### Supplied entries
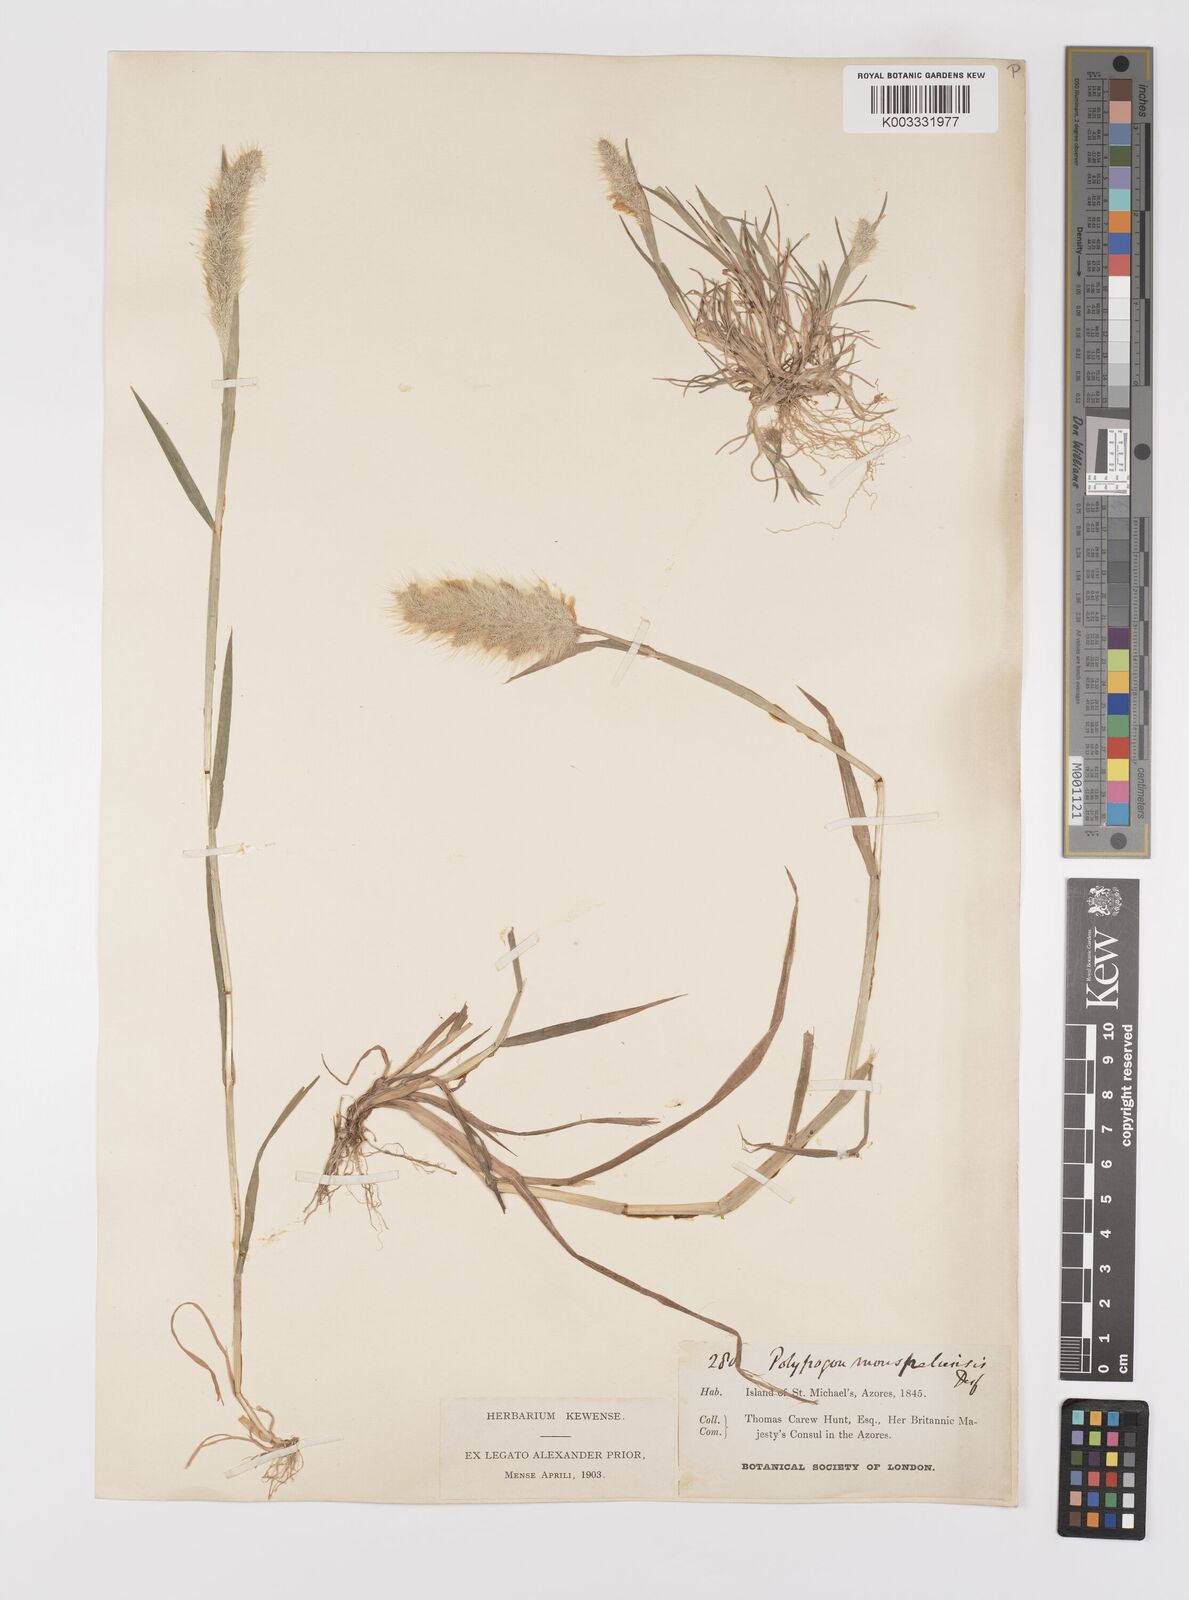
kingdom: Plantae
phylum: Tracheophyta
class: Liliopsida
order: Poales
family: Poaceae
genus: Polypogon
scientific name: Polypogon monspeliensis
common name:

### The problem
Copy out the records word for word, from the line containing "phylum: Tracheophyta" through the end of the records.

### Full solution
phylum: Tracheophyta
class: Liliopsida
order: Poales
family: Poaceae
genus: Polypogon
scientific name: Polypogon monspeliensis
common name:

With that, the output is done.